Les cadres enjoignent souvent leurs collaborateurs à être créatifs. Ce n’est malheureusement pas aussi simple que cela. Les dirigeants doivent plutôt entretenir continuellement un environnement propre à favoriser la créativité. Ouvrir les frontières organisationnelles et ne pas tout baser sur des processus apporte un sentiment de liberté au sein de l’entreprise. Chaque membre de l’équipe doit connaître ses objectifs et savoir de quelle marge de manœuvre il dispose pour y parvenir. Cela suppose également que les cadres soient prêts à accepter les erreurs des autres et à parler des leurs. Un accroissement de l’auto-organisation peut fortement motiver les collaborateurs, selon leur caractère.

Pour quels collaborateurs l’auto-organisation est-elle indiquée?

Pour les créatifs entrepreneuriaux qui empruntent volontiers de nouvelles voies. Il en va tout autrement des créatifs artistiques. Eux préfèrent généralement la sécurité émotionnelle. Les inévitables conflits causés par des structures ouvertes les gênent. Ici, le principe est également le suivant: en tant que cadre, je dois savoir auquel des deux types mes collaborateurs appartiennent et quel degré d’auto-organisation soutient nos capacités créatives en tant qu’équipe. Pour ce faire, un assessment peut s’avérer utile.

La diversité favorise-t-elle la créativité?

Les scientifiques se divisent ici en deux courants de pensée. Certaines études parviennent à la conclusion que la diversité au sein des équipes aurait tendance à inhiber la créativité et l’innovation, car les idées seraient débattues jusqu’à leur disparition et que les réflexions allant dans le bon sens seraient évincées. En revanche, d’autres études considèrent que les avantages l’emportent. Selon elles, les différentes origines socio-culturelles des collaborateurs favorisent la diversité des nouvelles idées et possibles solutions. Je pense personnellement que cela dépend de la complexité technique. Pour un problème informatique complexe, le fait que des représentants d’autres disciplines ou courants de pensée participent à la discussion revêt peu d’importance pour le programmeur.

_Le problème:_
Recopiez mot pour mot le passage de l'extrait sur la créativité en entreprise, de « Les cadres enjoignent » à « selon leur caractère. ».

_Données fournies:_
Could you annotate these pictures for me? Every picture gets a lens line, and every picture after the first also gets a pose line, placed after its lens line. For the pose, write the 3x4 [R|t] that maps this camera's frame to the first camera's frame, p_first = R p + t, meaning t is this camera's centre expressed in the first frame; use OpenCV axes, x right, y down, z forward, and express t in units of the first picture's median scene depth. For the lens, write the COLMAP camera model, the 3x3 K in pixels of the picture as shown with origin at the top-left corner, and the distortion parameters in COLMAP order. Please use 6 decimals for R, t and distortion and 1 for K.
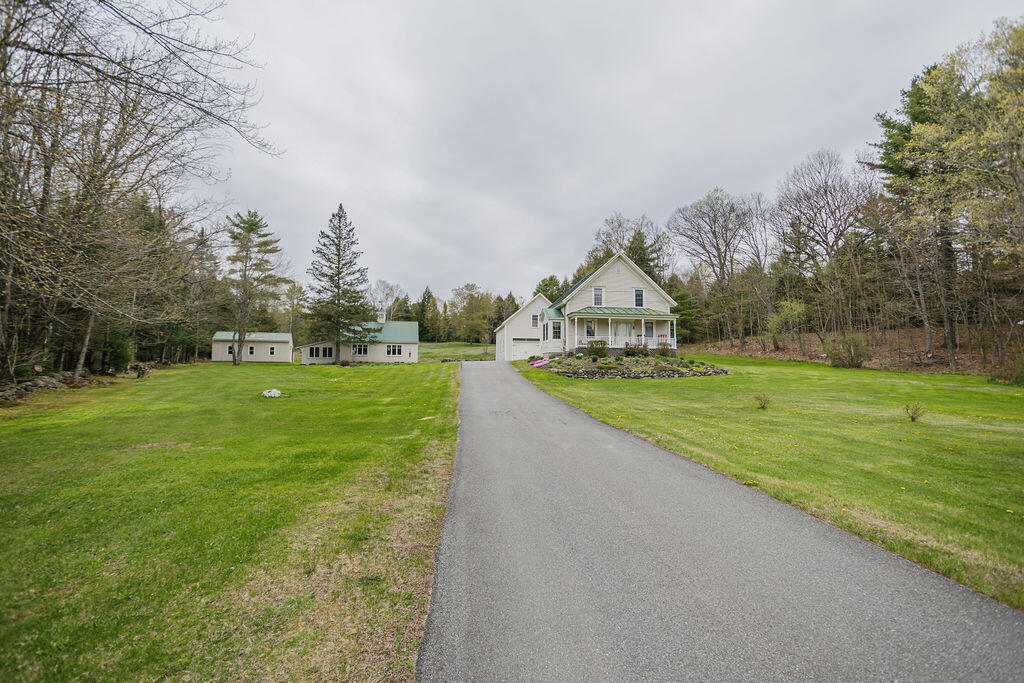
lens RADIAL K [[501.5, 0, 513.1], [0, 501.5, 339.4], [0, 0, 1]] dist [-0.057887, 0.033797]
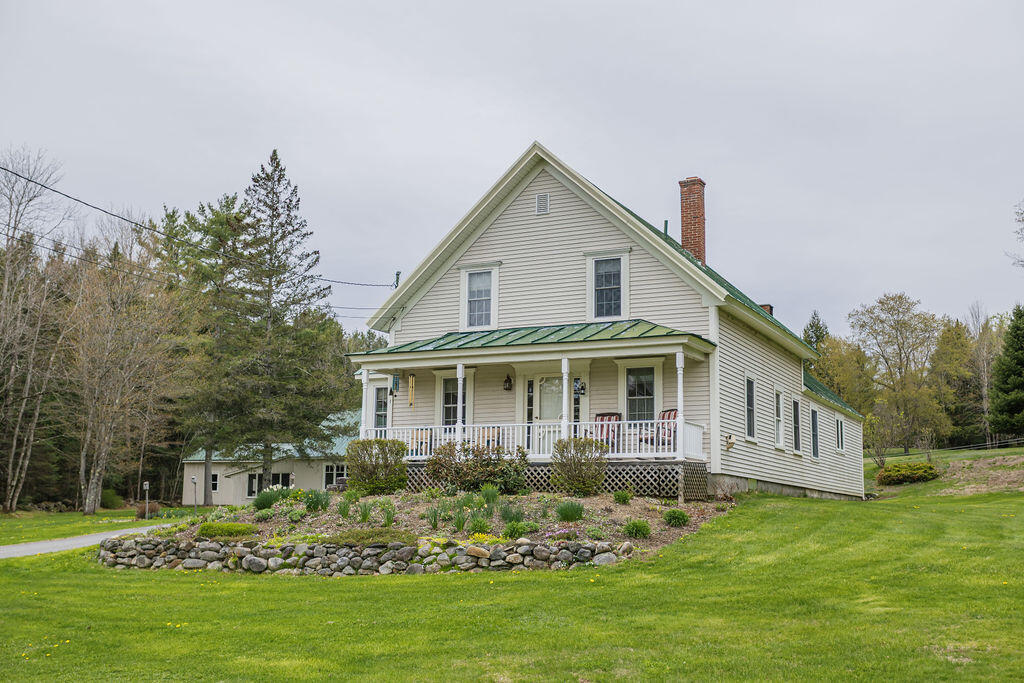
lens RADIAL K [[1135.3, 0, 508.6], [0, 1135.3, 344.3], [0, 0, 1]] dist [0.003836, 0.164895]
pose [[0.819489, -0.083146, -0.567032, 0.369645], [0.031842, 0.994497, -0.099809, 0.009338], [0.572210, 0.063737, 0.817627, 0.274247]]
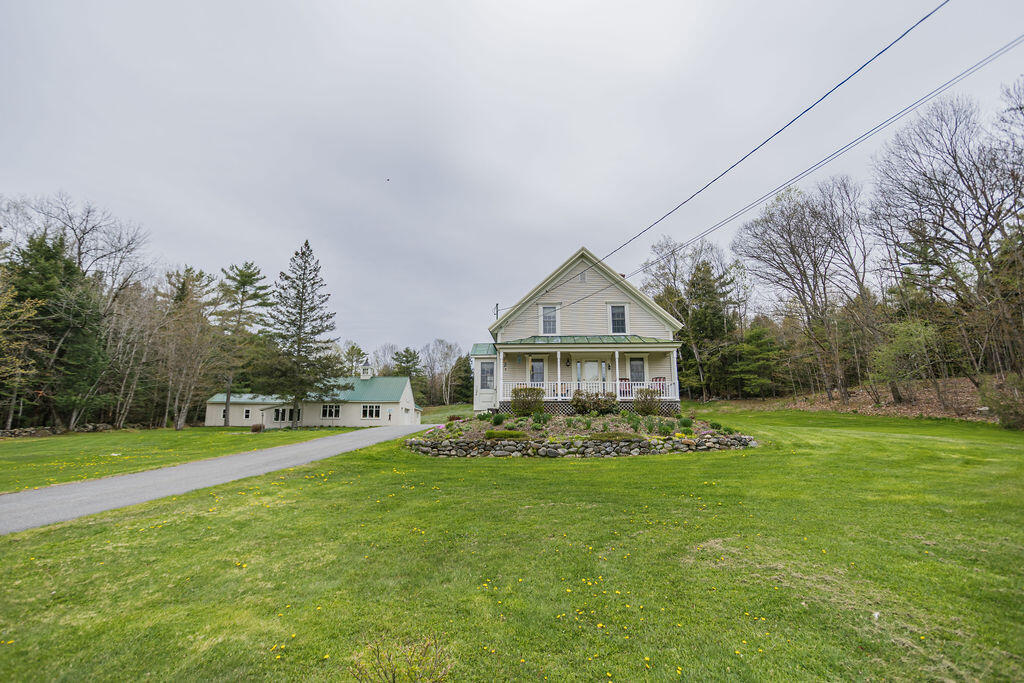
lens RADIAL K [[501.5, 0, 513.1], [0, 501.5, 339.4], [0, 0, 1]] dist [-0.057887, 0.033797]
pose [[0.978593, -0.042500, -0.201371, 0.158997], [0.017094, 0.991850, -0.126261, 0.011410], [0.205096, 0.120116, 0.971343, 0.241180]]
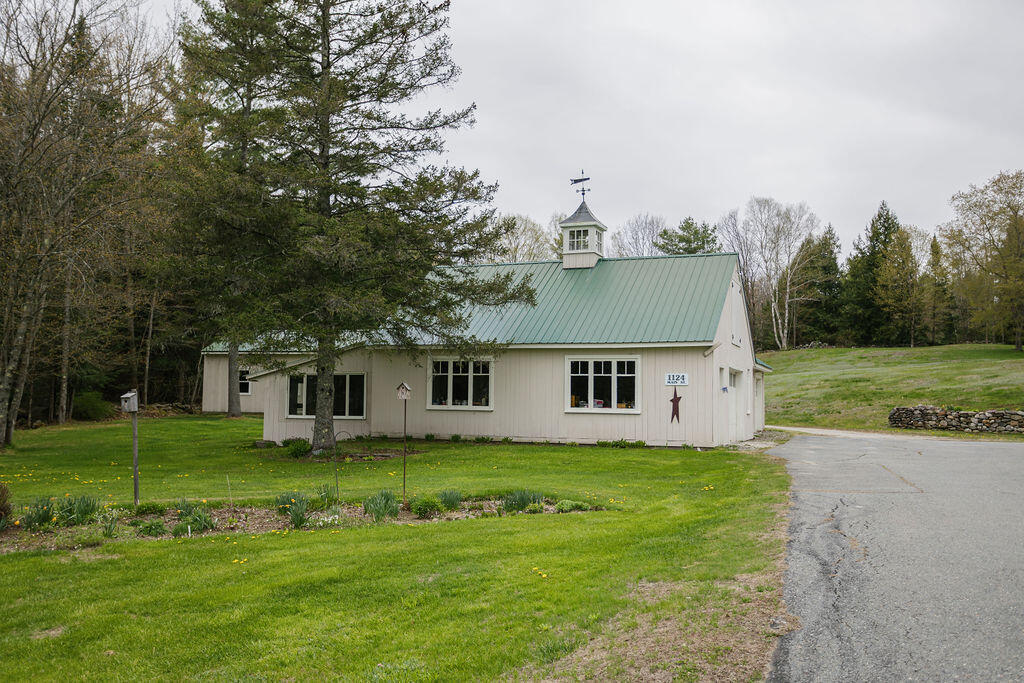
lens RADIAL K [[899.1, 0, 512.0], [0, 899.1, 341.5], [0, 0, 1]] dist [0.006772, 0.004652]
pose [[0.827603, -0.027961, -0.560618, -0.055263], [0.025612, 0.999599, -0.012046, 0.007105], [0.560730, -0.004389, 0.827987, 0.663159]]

_Réponse rédigée:_
Les cadres enjoignent souvent leurs collaborateurs à être créatifs. Ce n’est malheureusement pas aussi simple que cela. Les dirigeants doivent plutôt entretenir continuellement un environnement propre à favoriser la créativité. Ouvrir les frontières organisationnelles et ne pas tout baser sur des processus apporte un sentiment de liberté au sein de l’entreprise. Chaque membre de l’équipe doit connaître ses objectifs et savoir de quelle marge de manœuvre il dispose pour y parvenir. Cela suppose également que les cadres soient prêts à accepter les erreurs des autres et à parler des leurs. Un accroissement de l’auto-organisation peut fortement motiver les collaborateurs, selon leur caractère.